= Robert J. Suhadolnik =

Robert J. Suhadolnik

Robert J. Suhadolnik (1925 −January 26, 2016 in Abington Township, Montgomery County, Pennsylvania) was an American biochemist known for his work with HIV, chronic fatigue syndrome, and antibiotics.

==Early life==
Suhadolnik was born and raised in Forest City, Pennsylvania. He earned a bachelor's degree in chemistry from Pennsylvania State University in 1949, a master's in chemistry from Iowa State University in 1953, and a doctorate in biochemistry from Pennsylvania State University in 1956.

==Professional career==
Suhadolnik served as Director of the Department of Bio-organic Chemistry at Albert Einstein Medical Center from 1960 or 1961 to 1974, where he led research into cancer and wrote two reference books on the biosynthesis of antibiotics. In 1974, he became a professor of biochemistry at Temple University, where his work led to the discovery of an enzymatic marker for chronic fatigue syndrome, countering the view that the syndrome was purely psychological.

Suhadolnik retired from Temple University in 2008; the Philadelphia Inquirer noted that his research continued to be funded for several years afterward, with "uninterrupted research grant support from 1961 to 2015 from the National Science Foundation and the National Institutes of Health".

===Katalin Karikó===
Suhadolnik played a crucial role in the scientific career of Katalin Karikó—awardee of the 2023 Nobel Prize in Medicine—on two separate occasions.

First, in 1985, he invited her to work for him at Temple, which was a necessary step in her immigration to the United States.

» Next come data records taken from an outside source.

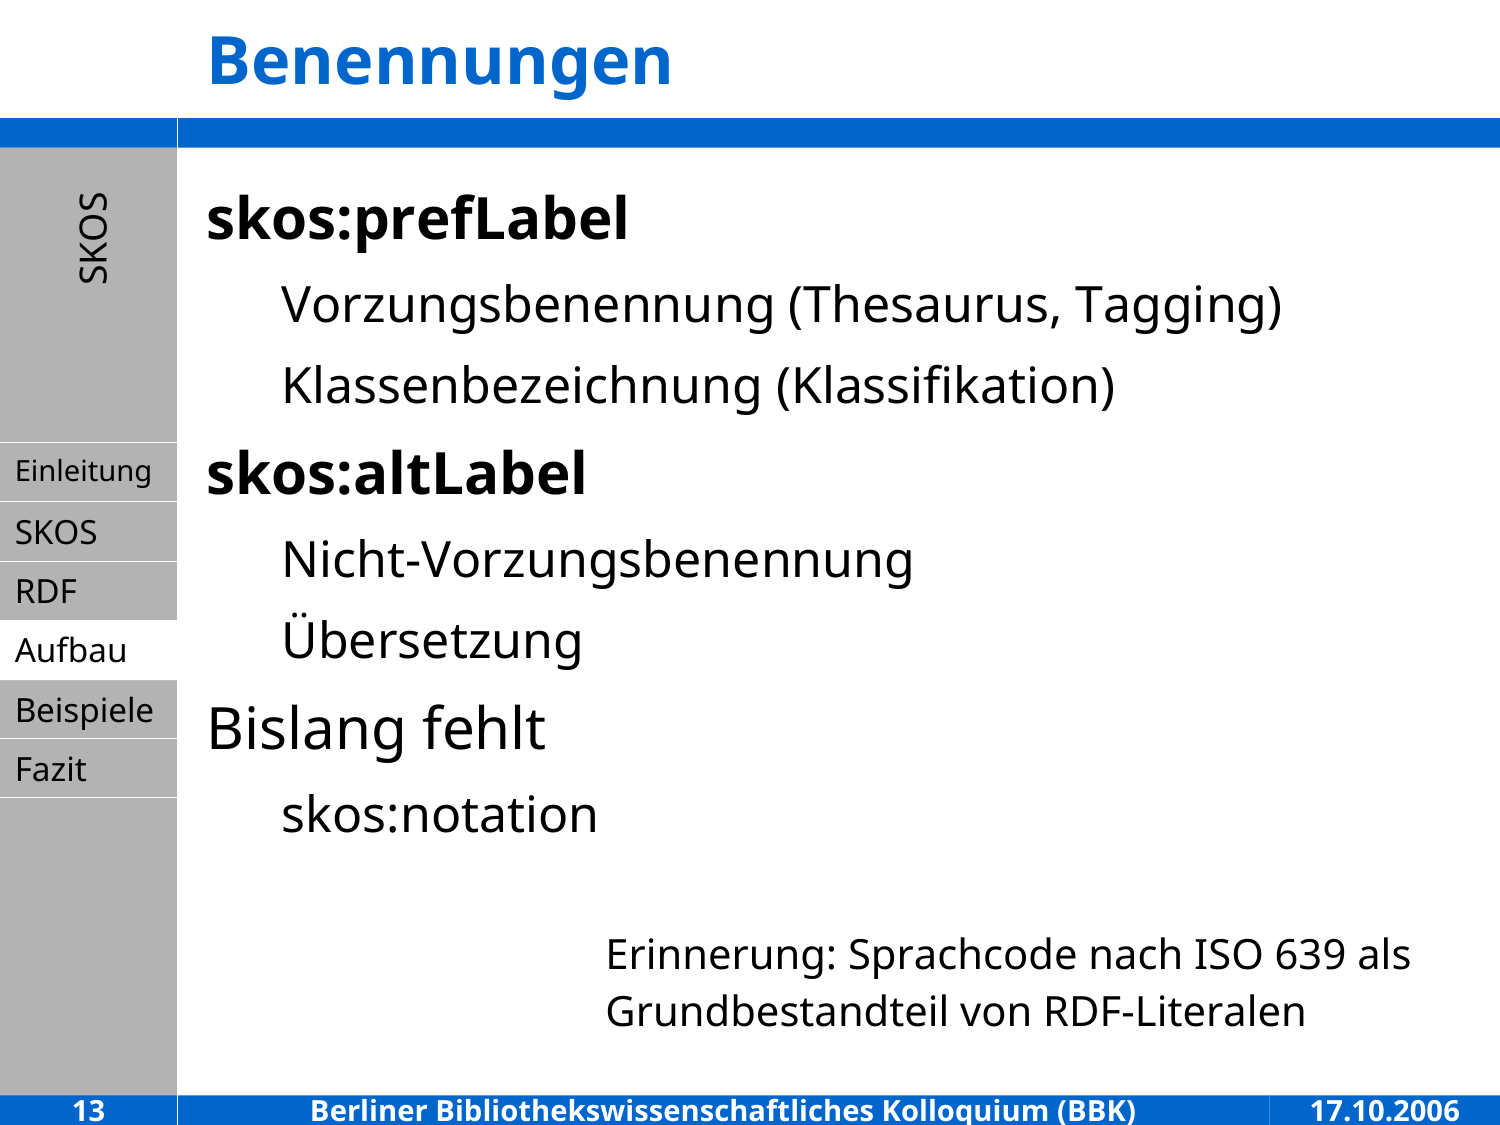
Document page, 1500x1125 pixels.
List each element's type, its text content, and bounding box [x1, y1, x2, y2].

text_box Erinnerung: Sprachcode nach ISO 639 als Grundbestandteil von RDF-Literalen [590, 917, 1447, 1034]
text_box Aufbau [0, 620, 178, 680]
list skos:prefLabel Vorzungsbenennung (Thesaurus, Tagging) Klassenbezeichnung (Klassifikation) skos:altLabel Nicht-Vorzungsbenennung Übersetzung Bislang fehlt skos:notation [206, 177, 1471, 798]
title Benennungen [206, 0, 1477, 119]
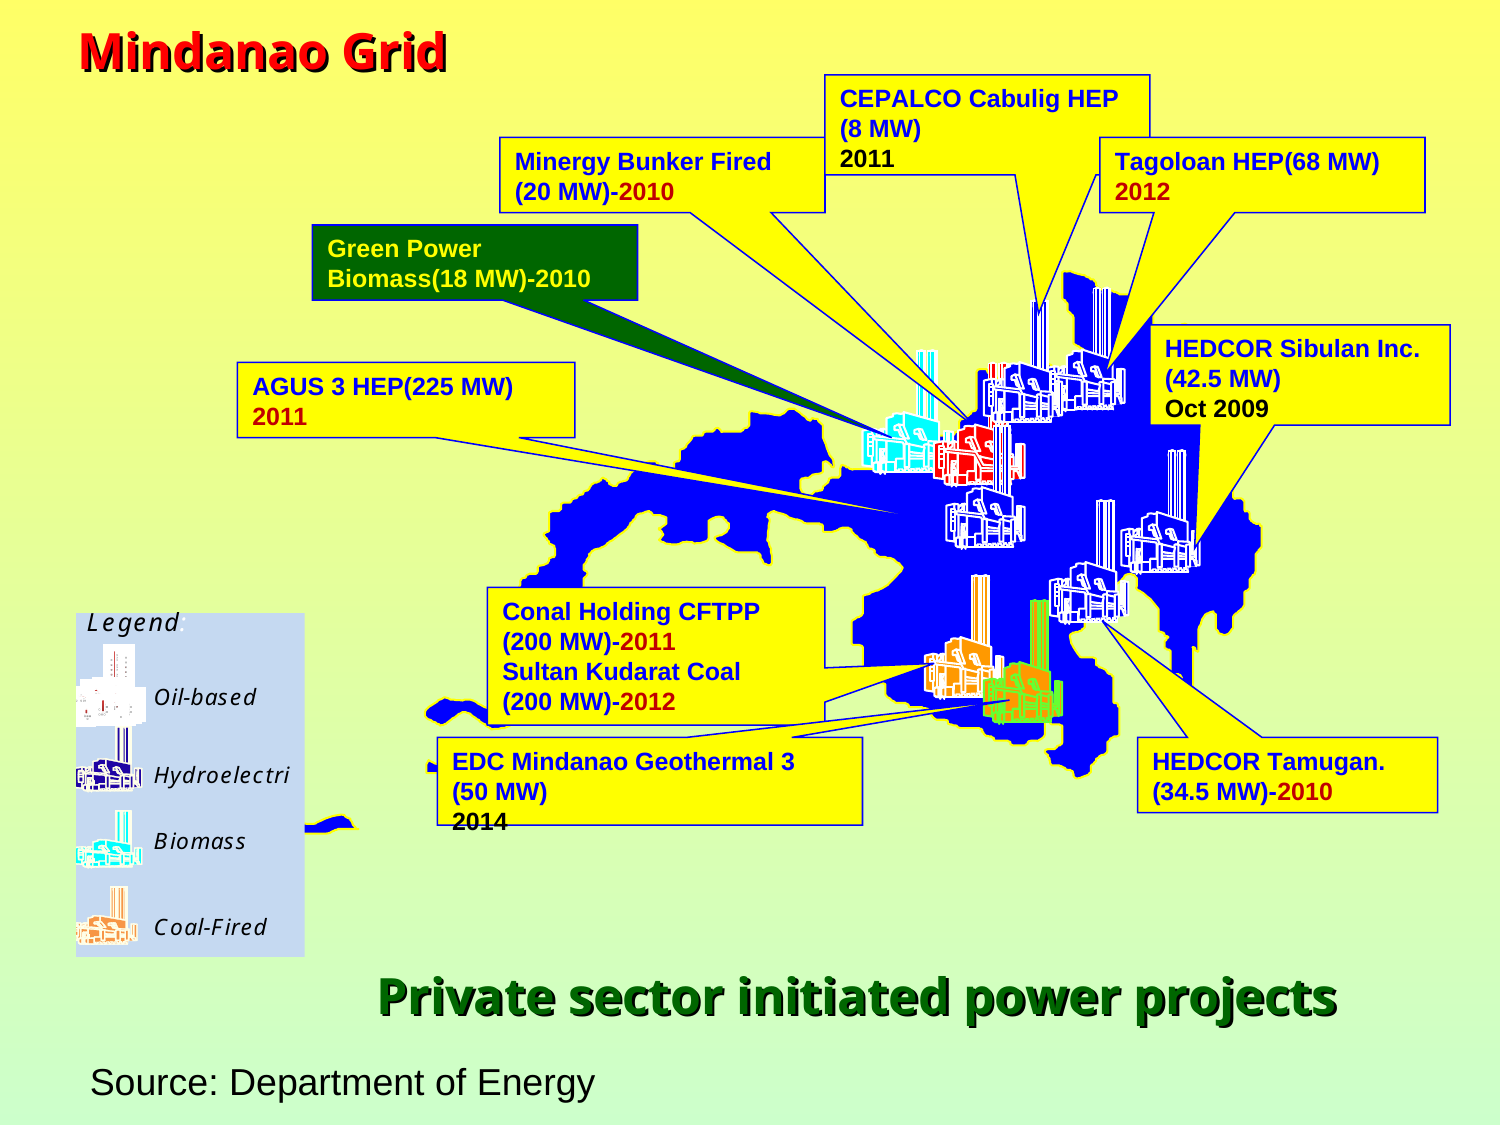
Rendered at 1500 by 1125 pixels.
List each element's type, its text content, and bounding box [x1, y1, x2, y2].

text_box CEPALCO Cabulig HEP (8 MW) 2011 [824, 74, 1150, 314]
text_box EDC Mindanao Geothermal 3 (50 MW) 2014 [437, 700, 1010, 826]
text_box Tagoloan HEP(68 MW) 2012 [1099, 137, 1426, 374]
text_box Mindanao Grid [62, 12, 625, 72]
text_box HEDCOR Sibulan Inc. (42.5 MW) Oct 2009 [1149, 324, 1451, 549]
table_cell 0 [575, 431, 704, 436]
text_box Minergy Bunker Fired (20 MW)-2010 [499, 137, 974, 426]
text_box Private sector initiated power projects [175, 962, 1500, 1025]
text_box [424, 697, 510, 730]
text_box [426, 760, 437, 774]
text_box [917, 350, 925, 372]
text_box [646, 461, 659, 465]
chart [75, 612, 306, 958]
text_box Green Power Biomass(18 MW)-2010 [312, 224, 892, 438]
text_box AGUS 3 HEP(225 MW) 2011 [237, 362, 946, 523]
text_box [673, 408, 835, 494]
text_box [306, 814, 359, 834]
text_box [519, 271, 1262, 779]
text_box HEDCOR Tamugan. (34.5 MW)-2010 [1102, 620, 1438, 813]
text_box Source: Department of Energy [74, 1049, 700, 1111]
text_box Conal Holding CFTPP (200 MW)-2011 Sultan Kudarat Coal (200 MW)-2012 [487, 587, 935, 726]
text_box [927, 350, 937, 385]
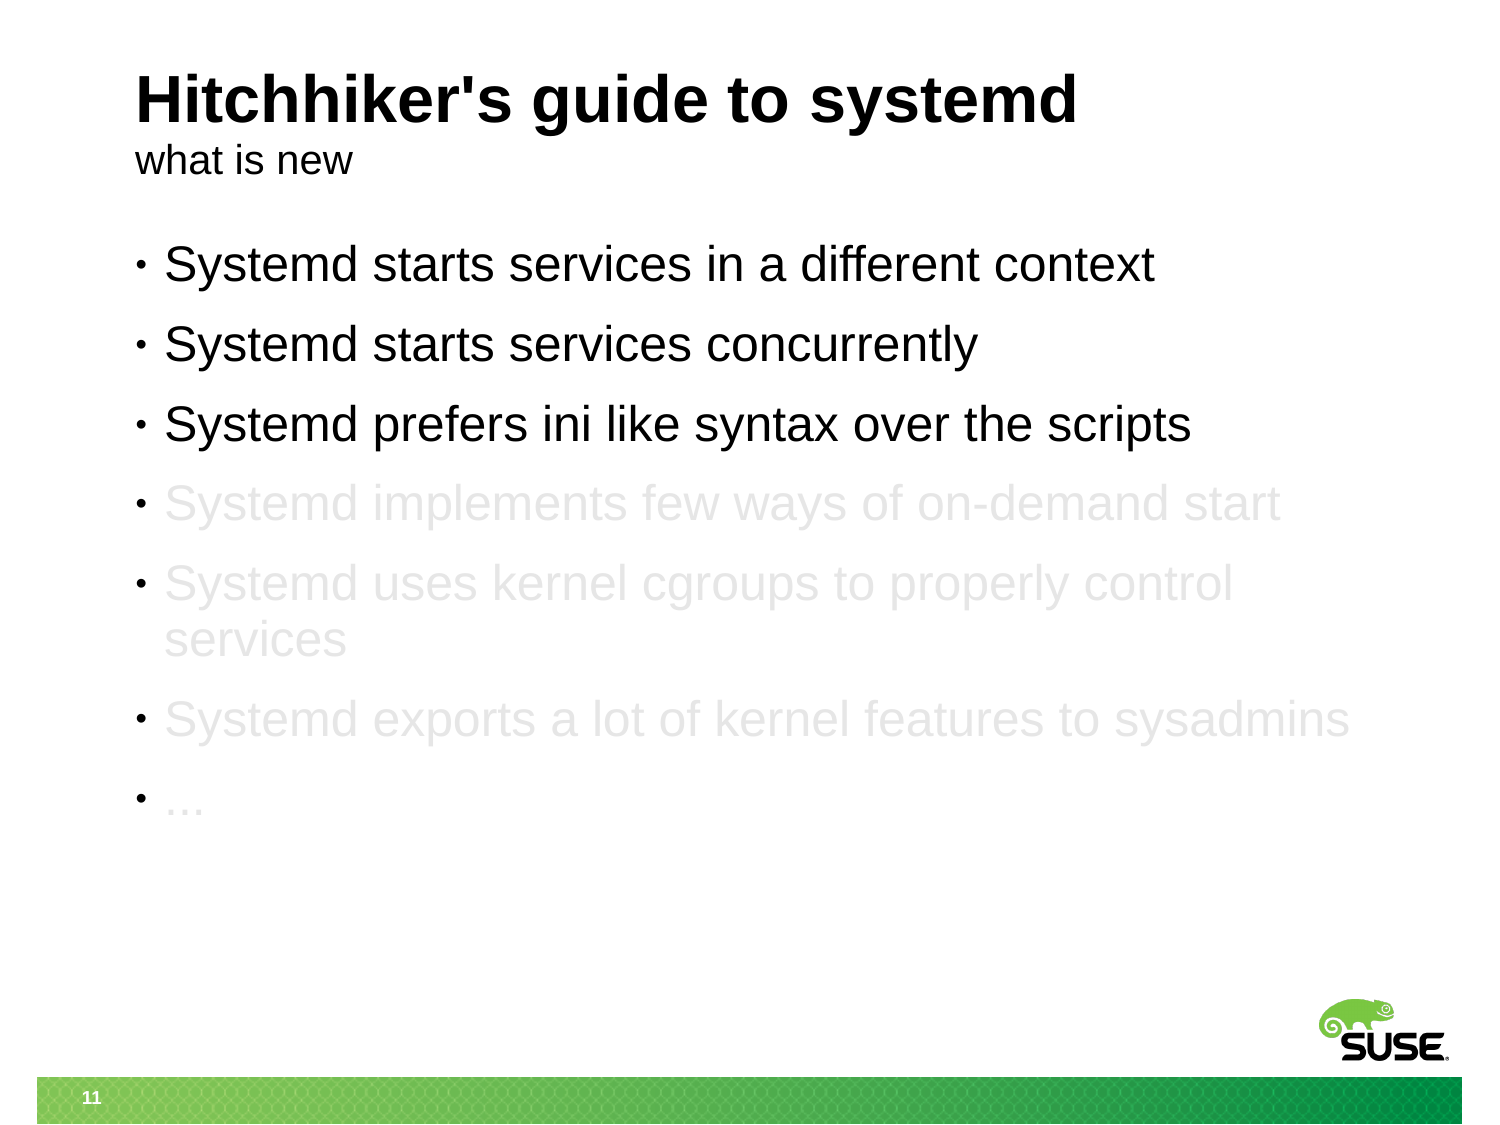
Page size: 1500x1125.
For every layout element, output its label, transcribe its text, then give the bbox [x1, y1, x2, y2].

picture [1319, 999, 1449, 1061]
picture [37, 1077, 1462, 1124]
title Hitchhiker's guide to systemd what is new [135, 41, 1372, 204]
list Systemd starts services in a different context Systemd starts services concurrently Systemd prefers ini like syntax over the scripts Systemd implements few ways of on-demand start Systemd uses kernel cgroups to properly control services Systemd exports a lot of kernel features to sysadmins ... [135, 236, 1372, 979]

Second, (as reported in Gregory Zuckerman's 2021 A Shot to Save the World) in 1988, when Karikó accepted a job at Johns Hopkins University without first informing Suhadolnik of her intention to leave Temple, he told her that if she went to Johns Hopkins, he would have her deported. He then reported her to immigration authorities, claiming that she was "illegally" in the United States; in the time it took her to successfully challenge the resulting extradition order, Johns Hopkins withdrew their offer. Suhadolnik "continued bad-mouthing Karikó, making it impossible for her to get a new position" at other institutions, until she met a researcher at Bethesda Naval Hospital who "had his own difficult history with Suhadolnik". Karikó subsequently confirmed that the incident had happened as Zuckerman described, but emphasized that "more importantly I was always grateful to [Suhadolnik for] sending me the IAP66 form in 1985, for the opportunity he gave me to work in his lab", noting that "when I gave a lecture [at Temple, a] couple of years later, I thanked him for the science I learned from him."